Scène de la vie conjugale

De retour d’un séjour en montagne, le narrateur, qui achève un essai consacré à Scènes de la vie conjugale d’Ingmar Bergman, découvre une culotte maculée de sperme. Il comprend que sa compagne le trompe et qu’elle souhaite le lui faire savoir: « (…) elle attendait de voir la tournure qu’allait prendre notre échange nécessaire et imminent. » Il s’agit donc de faire une scène, inévitable, courue d’avance: où tous deux, côte à côte dans le lit conjugal, donnent la réplique à l’affiche de Bergman. S’ensuit une conversation qui dure toute la nuit: une joute où le roman devient huis clos obsessionnel sur la question du coït extraconjugal.

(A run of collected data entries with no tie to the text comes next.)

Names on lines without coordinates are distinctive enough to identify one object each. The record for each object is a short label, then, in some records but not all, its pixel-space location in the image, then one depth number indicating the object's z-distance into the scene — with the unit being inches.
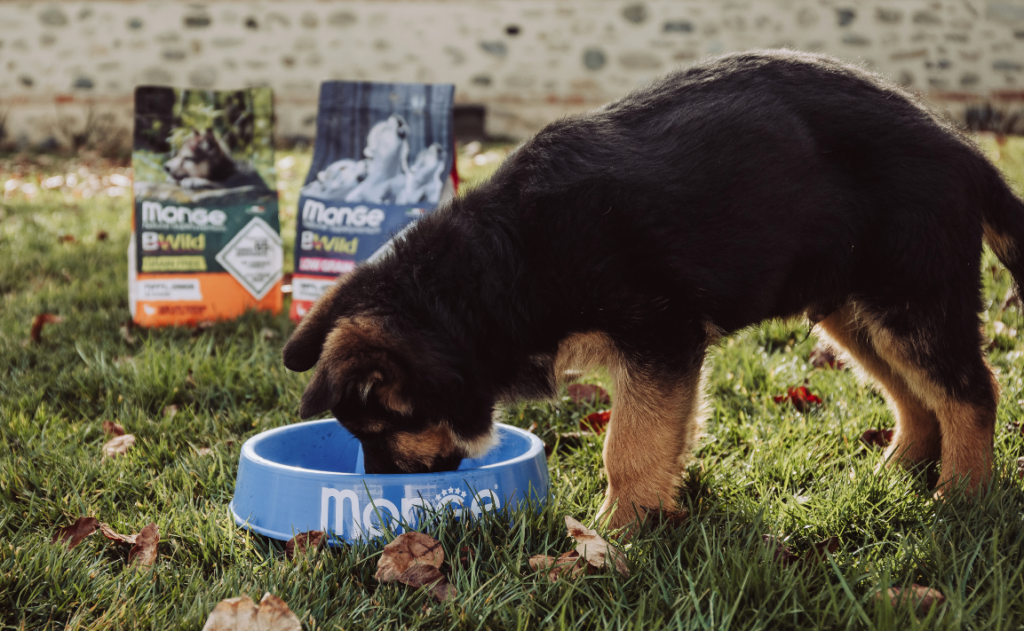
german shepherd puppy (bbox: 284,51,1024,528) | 90.5
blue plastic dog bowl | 87.9
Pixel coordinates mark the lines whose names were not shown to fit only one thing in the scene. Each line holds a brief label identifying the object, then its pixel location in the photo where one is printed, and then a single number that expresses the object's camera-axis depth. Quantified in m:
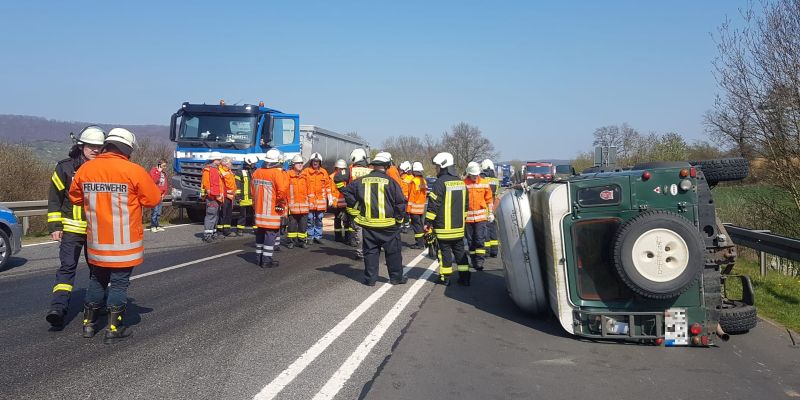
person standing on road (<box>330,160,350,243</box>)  13.14
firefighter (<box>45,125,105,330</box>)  5.71
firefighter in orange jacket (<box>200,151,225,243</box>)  12.70
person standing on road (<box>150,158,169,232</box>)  15.23
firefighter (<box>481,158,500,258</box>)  11.43
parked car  9.03
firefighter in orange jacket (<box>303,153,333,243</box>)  12.75
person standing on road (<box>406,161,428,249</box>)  12.23
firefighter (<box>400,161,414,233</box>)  12.71
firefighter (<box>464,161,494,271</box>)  9.44
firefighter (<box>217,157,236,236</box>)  13.24
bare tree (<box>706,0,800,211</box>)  11.84
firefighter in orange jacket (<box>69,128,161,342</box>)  5.09
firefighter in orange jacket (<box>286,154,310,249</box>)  11.90
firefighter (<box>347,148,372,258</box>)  11.90
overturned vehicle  5.09
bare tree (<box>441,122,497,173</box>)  77.56
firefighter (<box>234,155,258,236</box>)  13.88
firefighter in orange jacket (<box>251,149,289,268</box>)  9.25
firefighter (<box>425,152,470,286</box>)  8.09
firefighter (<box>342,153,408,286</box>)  8.05
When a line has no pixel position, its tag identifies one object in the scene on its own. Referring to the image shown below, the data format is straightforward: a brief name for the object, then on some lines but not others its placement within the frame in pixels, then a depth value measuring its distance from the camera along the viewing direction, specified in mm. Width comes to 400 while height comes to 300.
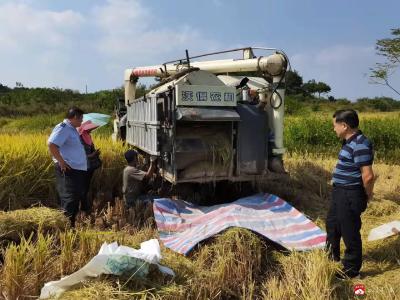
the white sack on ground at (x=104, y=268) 3123
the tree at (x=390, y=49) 14938
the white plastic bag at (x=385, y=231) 4922
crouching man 6148
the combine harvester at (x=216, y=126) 5684
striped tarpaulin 4586
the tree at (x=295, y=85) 44006
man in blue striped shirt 3982
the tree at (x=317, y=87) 50938
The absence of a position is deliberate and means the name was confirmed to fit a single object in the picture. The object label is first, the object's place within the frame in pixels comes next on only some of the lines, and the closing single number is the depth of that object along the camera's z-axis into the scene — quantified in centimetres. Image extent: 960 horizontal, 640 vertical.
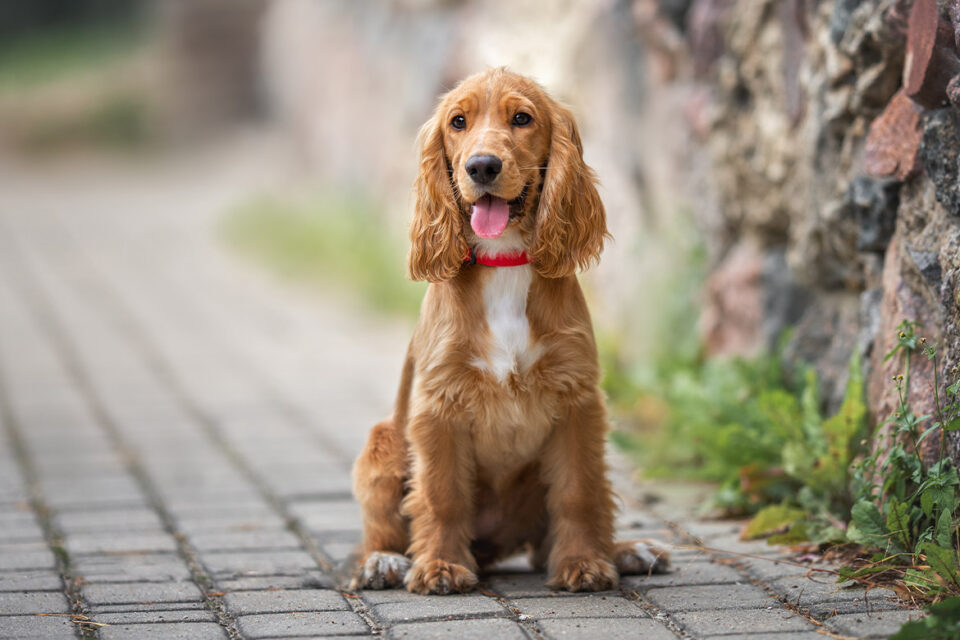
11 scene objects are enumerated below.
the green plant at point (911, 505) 615
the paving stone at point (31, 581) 691
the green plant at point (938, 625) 522
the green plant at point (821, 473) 767
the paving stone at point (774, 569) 696
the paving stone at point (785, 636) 585
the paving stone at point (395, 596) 670
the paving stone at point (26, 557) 743
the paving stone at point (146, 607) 655
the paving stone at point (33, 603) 645
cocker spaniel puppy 677
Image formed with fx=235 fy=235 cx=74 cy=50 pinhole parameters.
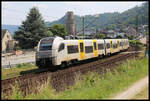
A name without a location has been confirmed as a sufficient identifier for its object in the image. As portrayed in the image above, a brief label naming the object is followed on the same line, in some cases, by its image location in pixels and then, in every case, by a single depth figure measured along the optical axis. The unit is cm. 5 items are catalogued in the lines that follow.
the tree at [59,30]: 7695
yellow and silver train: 1941
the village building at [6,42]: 7106
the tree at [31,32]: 4478
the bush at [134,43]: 6739
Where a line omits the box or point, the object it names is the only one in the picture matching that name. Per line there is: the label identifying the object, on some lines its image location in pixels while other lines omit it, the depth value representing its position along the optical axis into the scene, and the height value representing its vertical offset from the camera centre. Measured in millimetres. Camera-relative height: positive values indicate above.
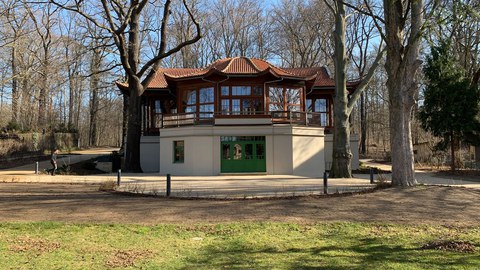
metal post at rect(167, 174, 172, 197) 13508 -1070
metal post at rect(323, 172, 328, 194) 13419 -1109
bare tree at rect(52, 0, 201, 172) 24062 +5980
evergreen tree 23797 +2962
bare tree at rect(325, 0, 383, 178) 21656 +2704
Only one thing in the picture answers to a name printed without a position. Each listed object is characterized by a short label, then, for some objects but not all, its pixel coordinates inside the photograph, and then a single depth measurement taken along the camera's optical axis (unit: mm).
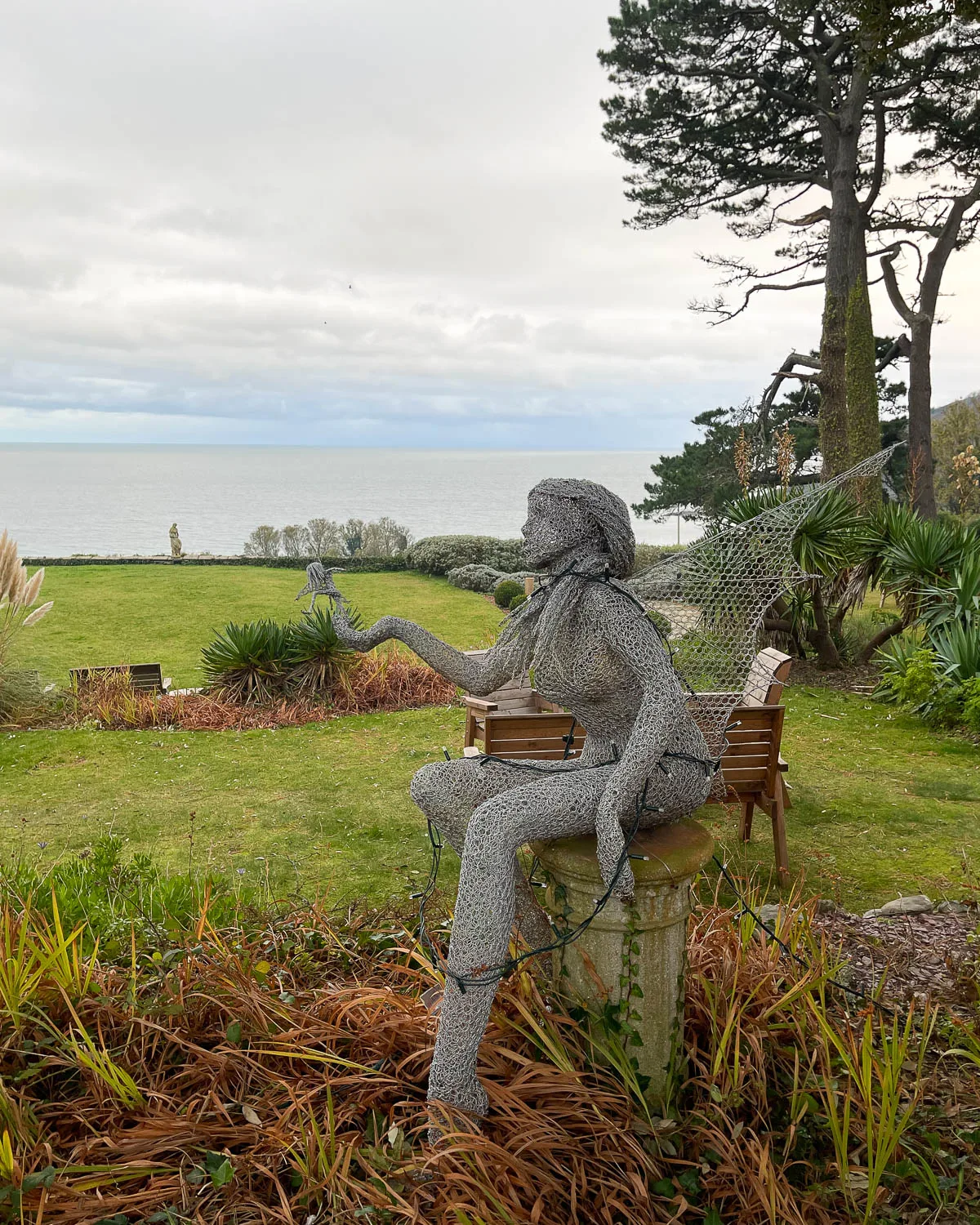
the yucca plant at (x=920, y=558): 8289
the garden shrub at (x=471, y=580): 17594
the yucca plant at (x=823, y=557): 8469
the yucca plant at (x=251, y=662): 8602
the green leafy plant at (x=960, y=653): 7223
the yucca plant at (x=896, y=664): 7769
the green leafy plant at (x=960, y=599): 7742
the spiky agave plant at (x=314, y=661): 8719
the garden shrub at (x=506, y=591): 15234
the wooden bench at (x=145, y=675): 8812
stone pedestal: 2387
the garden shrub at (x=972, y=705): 6762
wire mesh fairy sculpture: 2238
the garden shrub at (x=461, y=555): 19338
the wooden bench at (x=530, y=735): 4719
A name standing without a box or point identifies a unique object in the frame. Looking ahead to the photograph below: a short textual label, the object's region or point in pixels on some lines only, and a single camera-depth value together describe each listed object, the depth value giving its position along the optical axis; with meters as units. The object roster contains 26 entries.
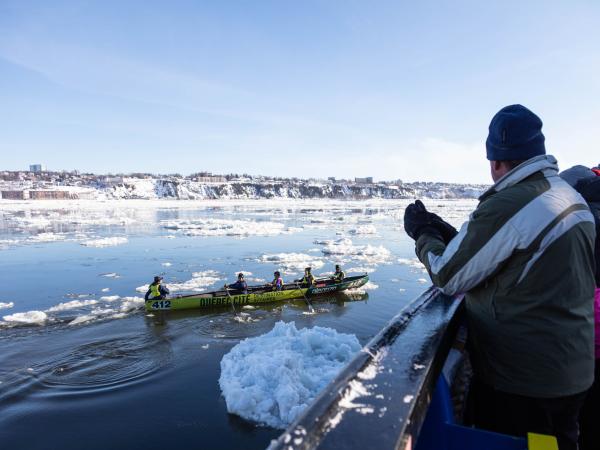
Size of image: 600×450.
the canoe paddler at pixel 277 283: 16.94
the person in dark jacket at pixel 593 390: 2.22
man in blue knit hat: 1.63
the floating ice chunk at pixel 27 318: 13.58
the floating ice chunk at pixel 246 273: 20.96
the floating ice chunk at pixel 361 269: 22.20
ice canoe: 15.30
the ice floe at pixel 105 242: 29.10
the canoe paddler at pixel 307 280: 17.64
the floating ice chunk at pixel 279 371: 7.73
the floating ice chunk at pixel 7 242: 28.69
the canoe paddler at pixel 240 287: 16.25
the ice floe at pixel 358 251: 25.95
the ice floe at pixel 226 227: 37.47
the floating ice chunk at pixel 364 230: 39.38
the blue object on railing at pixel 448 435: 1.50
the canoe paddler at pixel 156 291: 15.03
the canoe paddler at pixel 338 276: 18.48
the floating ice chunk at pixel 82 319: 13.77
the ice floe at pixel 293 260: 23.30
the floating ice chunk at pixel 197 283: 18.23
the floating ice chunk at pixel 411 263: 23.54
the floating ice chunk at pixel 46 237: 31.20
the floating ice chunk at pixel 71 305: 15.08
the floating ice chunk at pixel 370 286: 18.94
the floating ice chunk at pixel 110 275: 20.20
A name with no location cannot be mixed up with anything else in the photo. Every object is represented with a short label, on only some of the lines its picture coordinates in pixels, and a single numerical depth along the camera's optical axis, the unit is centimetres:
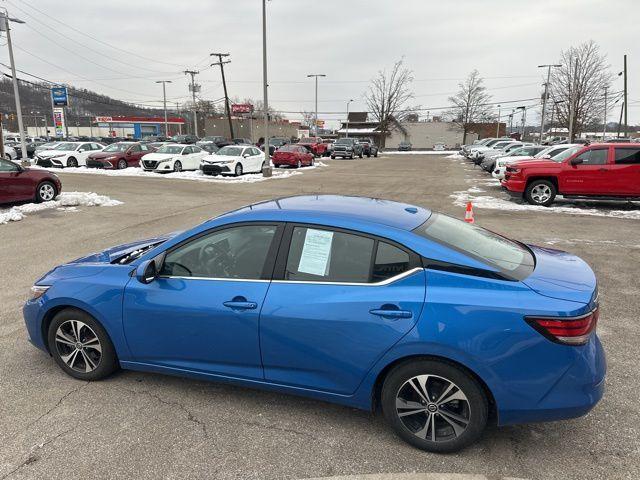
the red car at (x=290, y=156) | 2961
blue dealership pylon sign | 4359
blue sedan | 256
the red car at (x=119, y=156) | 2562
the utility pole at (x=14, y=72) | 2411
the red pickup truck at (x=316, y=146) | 4185
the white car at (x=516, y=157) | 1708
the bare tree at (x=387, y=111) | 8194
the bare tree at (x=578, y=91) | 3759
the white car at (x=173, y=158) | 2403
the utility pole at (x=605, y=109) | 4211
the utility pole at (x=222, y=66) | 5041
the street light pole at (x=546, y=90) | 3875
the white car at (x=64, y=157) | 2697
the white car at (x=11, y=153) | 2936
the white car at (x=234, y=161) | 2269
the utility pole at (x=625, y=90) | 4171
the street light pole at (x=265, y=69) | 2223
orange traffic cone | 878
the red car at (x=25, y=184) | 1156
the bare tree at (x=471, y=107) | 7994
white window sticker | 295
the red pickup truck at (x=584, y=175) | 1228
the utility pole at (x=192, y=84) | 6077
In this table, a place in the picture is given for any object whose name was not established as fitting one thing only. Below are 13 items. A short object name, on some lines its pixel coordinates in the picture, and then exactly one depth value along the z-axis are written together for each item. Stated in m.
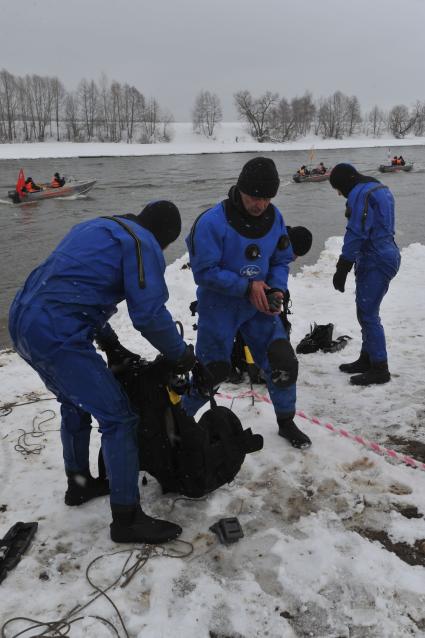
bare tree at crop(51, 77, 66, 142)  82.38
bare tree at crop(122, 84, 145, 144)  87.38
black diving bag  2.69
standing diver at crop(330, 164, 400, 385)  4.19
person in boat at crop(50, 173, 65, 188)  22.32
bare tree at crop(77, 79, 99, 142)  83.26
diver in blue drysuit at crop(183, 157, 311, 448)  3.15
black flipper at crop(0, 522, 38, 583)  2.42
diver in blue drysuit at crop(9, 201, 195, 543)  2.34
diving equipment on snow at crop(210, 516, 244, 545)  2.58
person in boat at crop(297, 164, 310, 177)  27.23
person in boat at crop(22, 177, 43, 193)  20.95
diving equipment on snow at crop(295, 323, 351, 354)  5.27
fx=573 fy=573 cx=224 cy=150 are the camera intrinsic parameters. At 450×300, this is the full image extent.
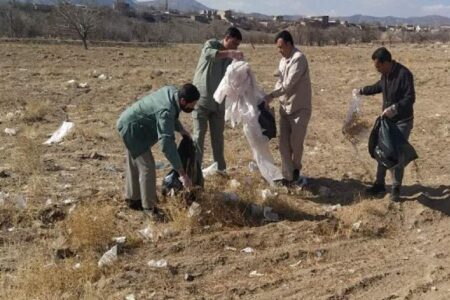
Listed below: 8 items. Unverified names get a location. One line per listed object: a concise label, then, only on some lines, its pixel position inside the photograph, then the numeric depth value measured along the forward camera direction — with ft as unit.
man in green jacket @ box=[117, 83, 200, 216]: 16.47
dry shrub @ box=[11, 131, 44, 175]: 22.95
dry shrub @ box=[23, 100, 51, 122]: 33.37
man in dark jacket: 18.67
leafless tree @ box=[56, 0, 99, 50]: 103.09
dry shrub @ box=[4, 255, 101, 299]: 13.58
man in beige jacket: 19.90
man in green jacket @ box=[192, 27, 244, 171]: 20.07
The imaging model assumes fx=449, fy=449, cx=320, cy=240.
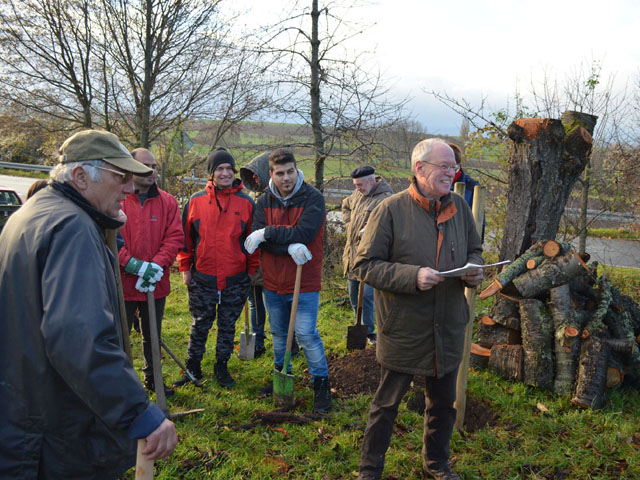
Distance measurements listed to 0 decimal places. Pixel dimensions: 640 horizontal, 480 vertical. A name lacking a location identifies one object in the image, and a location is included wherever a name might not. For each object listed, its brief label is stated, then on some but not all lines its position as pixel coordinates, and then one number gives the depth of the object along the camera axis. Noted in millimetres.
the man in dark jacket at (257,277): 5035
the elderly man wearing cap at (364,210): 5441
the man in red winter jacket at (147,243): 3682
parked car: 10118
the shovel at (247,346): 4973
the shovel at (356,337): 5234
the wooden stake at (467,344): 3451
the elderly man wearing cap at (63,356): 1403
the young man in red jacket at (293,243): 3781
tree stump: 4758
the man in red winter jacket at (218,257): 4141
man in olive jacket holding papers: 2705
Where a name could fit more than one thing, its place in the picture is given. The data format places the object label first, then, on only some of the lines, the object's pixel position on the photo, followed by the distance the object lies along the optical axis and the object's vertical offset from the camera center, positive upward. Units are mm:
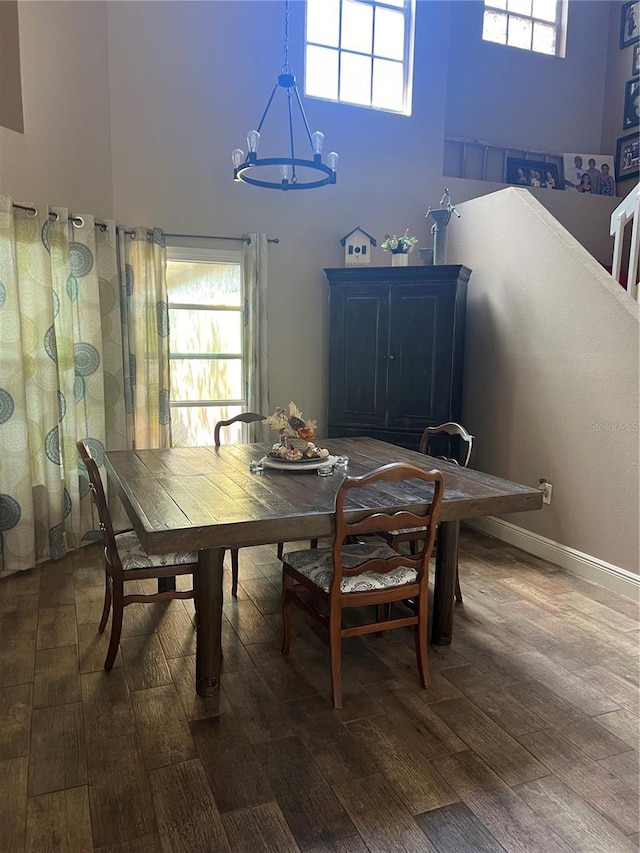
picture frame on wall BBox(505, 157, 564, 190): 5676 +1682
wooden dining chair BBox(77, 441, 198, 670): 2500 -906
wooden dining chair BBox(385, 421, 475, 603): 2900 -673
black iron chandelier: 2793 +887
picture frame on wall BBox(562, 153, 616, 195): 5789 +1724
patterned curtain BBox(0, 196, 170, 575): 3477 -122
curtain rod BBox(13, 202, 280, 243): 3475 +776
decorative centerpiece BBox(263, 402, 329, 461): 2852 -413
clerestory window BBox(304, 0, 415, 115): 4746 +2373
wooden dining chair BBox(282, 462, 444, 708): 2209 -882
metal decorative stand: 4598 +912
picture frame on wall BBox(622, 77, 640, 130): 5578 +2314
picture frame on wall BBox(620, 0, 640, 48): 5590 +3064
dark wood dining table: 2086 -591
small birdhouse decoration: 4754 +795
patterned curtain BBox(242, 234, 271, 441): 4527 +195
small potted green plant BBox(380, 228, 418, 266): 4520 +763
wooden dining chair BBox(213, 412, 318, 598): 3727 -446
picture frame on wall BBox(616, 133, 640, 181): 5590 +1841
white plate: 2877 -546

Outre le modèle du couple Marianne/Liv Ullmann et Johan/Erland Josephson, on songe au Eyes Wide Shut de Kubrick, tant les protagonistes, à qui il est impossible de surseoir à la volonté de comprendre, cèdent à la tentation venimeuse d’ausculter les méandres inextricables de la pensée. Alors, adultère mode d’emploi? Comme l’héroïne rejoint son ancien amant, c’est sans passion dévorante, sans transports particuliers non plus, que nous éprouvons l’exercice de style. Quelle qu’en soit la gymnastique sophistiquée, l’implacable ressassement nocturne nous apparaît pareil au vrombissement infatigable d’une mouche: « Nous tournions peut-être un peu en rond après tout. »

De Philippe Limon, éditions Gallimard (L’infini), 168 pages.